La #Charité est un « Business : l’accusation qui « tue » ?

[EDITO] la charité est un business : l'accusation qui "tue" ?

Régulièrement les stars se font épingler pour leur soutien à une cause d’intérêt général. En France particulièrement, nous avons un peu de mal avec la question des motivations, regardant souvent l’engagement des célébrités avec le seul prisme négatif de l’intérêt personnel de ces dernières.
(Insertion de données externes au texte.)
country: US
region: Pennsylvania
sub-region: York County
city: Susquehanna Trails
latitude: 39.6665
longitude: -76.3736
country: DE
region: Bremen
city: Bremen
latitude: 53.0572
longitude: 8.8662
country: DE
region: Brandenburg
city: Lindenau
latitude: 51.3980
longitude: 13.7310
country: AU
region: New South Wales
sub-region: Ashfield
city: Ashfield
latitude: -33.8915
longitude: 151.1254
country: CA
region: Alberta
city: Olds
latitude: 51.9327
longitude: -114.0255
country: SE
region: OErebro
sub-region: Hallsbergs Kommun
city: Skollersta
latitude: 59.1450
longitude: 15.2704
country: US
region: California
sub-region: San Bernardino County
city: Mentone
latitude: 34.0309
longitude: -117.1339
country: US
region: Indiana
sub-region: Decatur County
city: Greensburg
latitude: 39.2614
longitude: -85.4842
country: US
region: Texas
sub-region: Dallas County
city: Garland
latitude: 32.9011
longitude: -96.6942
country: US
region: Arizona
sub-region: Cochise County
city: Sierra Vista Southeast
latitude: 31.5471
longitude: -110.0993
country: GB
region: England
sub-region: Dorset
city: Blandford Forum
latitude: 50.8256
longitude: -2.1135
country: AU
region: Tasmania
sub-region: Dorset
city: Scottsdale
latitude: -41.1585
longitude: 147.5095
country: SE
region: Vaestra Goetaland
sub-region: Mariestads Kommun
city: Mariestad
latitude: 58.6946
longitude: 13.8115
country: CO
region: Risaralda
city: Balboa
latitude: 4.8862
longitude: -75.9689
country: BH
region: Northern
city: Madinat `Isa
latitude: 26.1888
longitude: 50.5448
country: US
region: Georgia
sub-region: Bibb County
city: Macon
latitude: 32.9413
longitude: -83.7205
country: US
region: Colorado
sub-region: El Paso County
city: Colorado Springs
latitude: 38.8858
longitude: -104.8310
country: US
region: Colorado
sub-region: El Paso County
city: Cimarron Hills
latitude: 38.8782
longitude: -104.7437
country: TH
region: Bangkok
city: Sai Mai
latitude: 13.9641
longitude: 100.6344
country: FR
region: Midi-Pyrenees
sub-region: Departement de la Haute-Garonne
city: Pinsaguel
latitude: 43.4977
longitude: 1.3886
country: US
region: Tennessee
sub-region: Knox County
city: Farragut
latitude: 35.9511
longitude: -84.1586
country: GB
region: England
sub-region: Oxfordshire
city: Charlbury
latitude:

On en revient toujours au même sujet : comment communiquer sur un engagement – dans le but de sensibiliser le grand public – sans se voir reprocher d’être un manipulateur et d’accorder plus d’importance à son image, sa réputation, qu’à la cause soutenue ?

Source : www.carenews.com

Avec internet se sont multipliées les mises en avant des stars qui soutiennent une cause : d’abord collectives (on se souvient de USA for Africa ou de Pour toi Arménie dans les années 80), elles étaient souvent liées à des évènements dramatiques. Puis les acteurs, sportifs ou autres célébrités se sont aussi engagés pour des associations ou des sujets particuliers.
Comme pour les entreprises, on s’interroge régulièrement sur leurs motivations. Certes on peut entendre qu’une cause défendue par des milliers de personnes nécessite un engagement sincère : mais c’est la notion de générosité désintéressée qui pose ici problème.
Car à ce sujet on regarde d’abord la motivation, dans ce qu’on aimerait être un don gratuit – qui selon Marcel Mauss n’existe pas – avant de regarder, et de souligner, la cause elle-même. Ce sont ainsi des articles entiers qui décrédibilisent souvent l’objet du soutien : en accusant une star de ne s’engager que pour redorer son image on associe une association à une critique forte, sans compter qu’on perd là une belle occasion de parler des actions de cette association.

Et s’il est vrai que parfois la philanthropie d’une star ou d’une entreprise n’est pas développée pour les bonnes raisons, il faut admettre qu’il n’est pas anormal pour un individu ou une entreprise de bénéficier de retombées positives de sa générosité, puisque c’est une conséquecte inévitable de la communication. Et qu’il est sans doute plus intéressant de les inciter à trouver des causes et à les soutenir correctement (voir Madonna qui après le fiasco des ses promesses au Malawi, a embauché des professionnels pour gérer son engagement philanthropique) plutôt qu’à condamner la pratique.
Plus intéressant également d’inciter les média à mettre en valeur tous les cas où le mécénat et la philanthropie individuels sont engagés de manière honnête et équilibrée.
Car si on doit pointer du doigt ceux qui abusent de leur pouvoir médiatique pour des simulacres de solidarité, on doit également souligner l’extraordinaire effet booster de la notoriété de certaines personnes (ou de l’aura d’une entreprise) pour mettre en avant une cause ou faire avancer sujet.
La semaine thématique sur l’alimentation qui s’ouvre aujourd’hui sur Carenews.com nous donnera des exemples de ce que les anglo-saxons appellent la celebrity diplomacy : des grands chefs qui mettent leur notoriété au service du développement de programmes d’insertion et qui ce faisant inspirent d’autres acteurs. L’idée est que chacun en profite, et pour cela il faut en parler. C’est aussi ça, le charity business.